Thirteen Stargardt patients with foveal sparing (19 eyes) were collected. We collected available clinical data of these patients, including medical history, ophthalmic examination, fundus photography, autofluorescence (AF) images, optical coherence tomography (OCT) images, electroretinography (ERG) and genetic testing for mutations in the ABCA4 gene.

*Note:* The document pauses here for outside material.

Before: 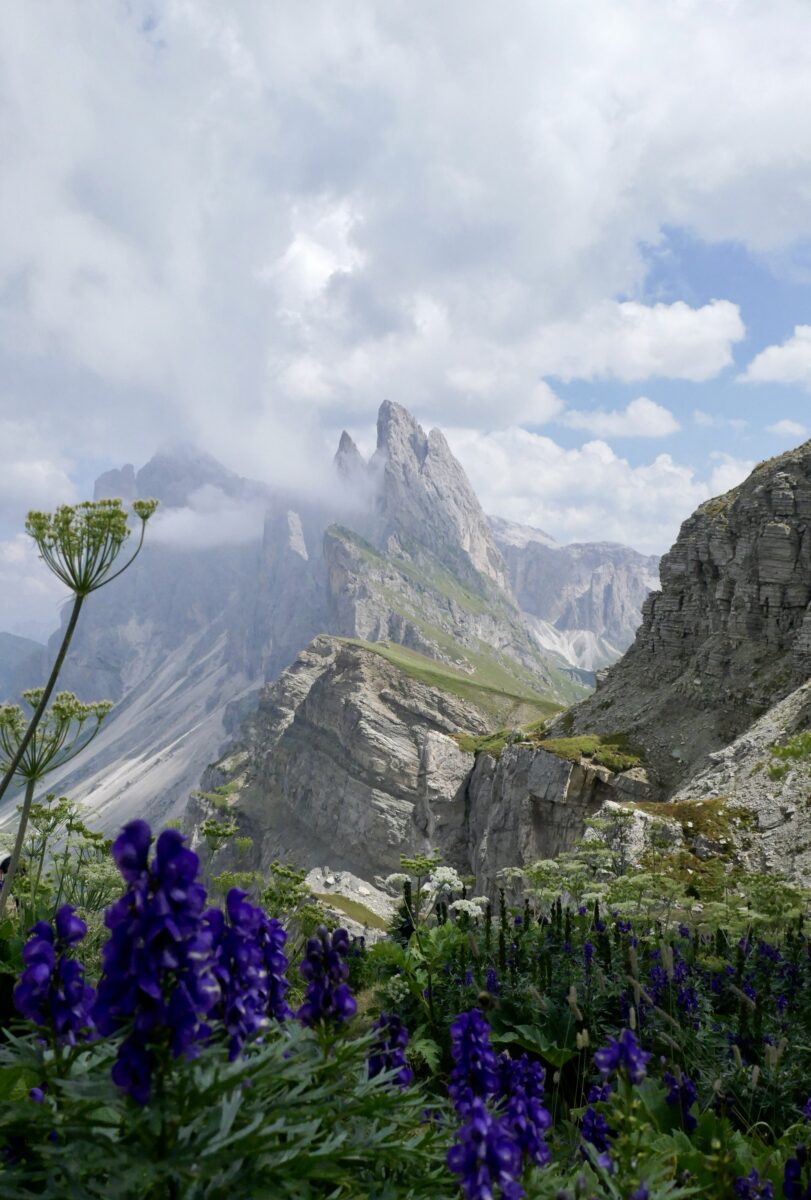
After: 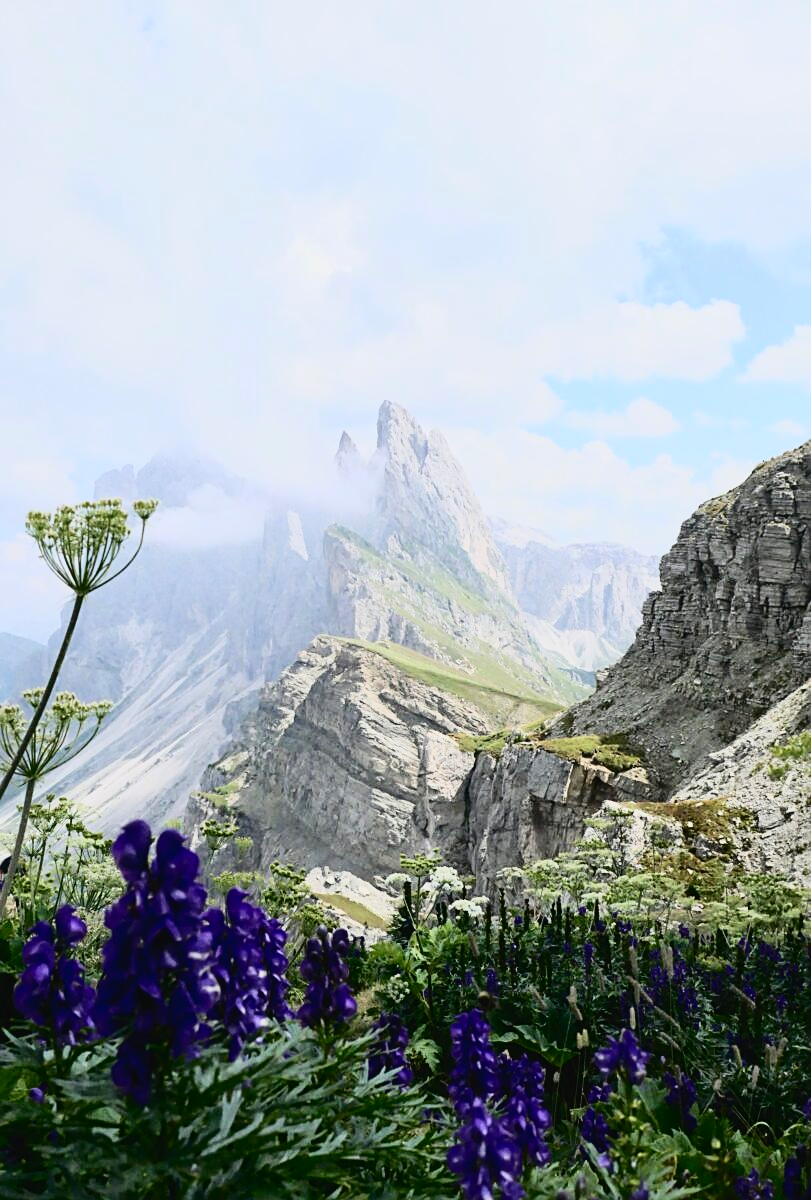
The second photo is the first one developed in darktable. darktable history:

The mean age of onset was 51.2 years. Eleven patients (85%) initially presented with loss of visual acuity, which deteriorated from 20/25 to 20/200 in approximately two decades. Normal foveal retinal layer structure was preserved in OCT examinations of most patients. AF images showed atrophic lesions starting in the parafoveal area that progress over time around the fovea, creating the ‘peninsula-like’ foveal sparing feature. The atrophy subsequently surrounded the fovea completely, followed by a degeneration of the whole fovea in some patients. Full-field electroretinography revealed normal photopic cone responses in most patients, but can be moderately to severely reduced. Sequence analysis of the 50 protein coding exons of ABCA4 revealed compound heterozygous mutations in three patients. The remaining patients carried heterozygous ABCA4 mutations.
Foveal sparing in Stargardt’s dystrophy is especially present in patients with a late onset of the disease. The mechanisms by which the fovea is spared while the surrounding tissue atrophies remains unclear. Factors that stimulate preservation of the central fovea may play a role in the development of future therapeutic strategies.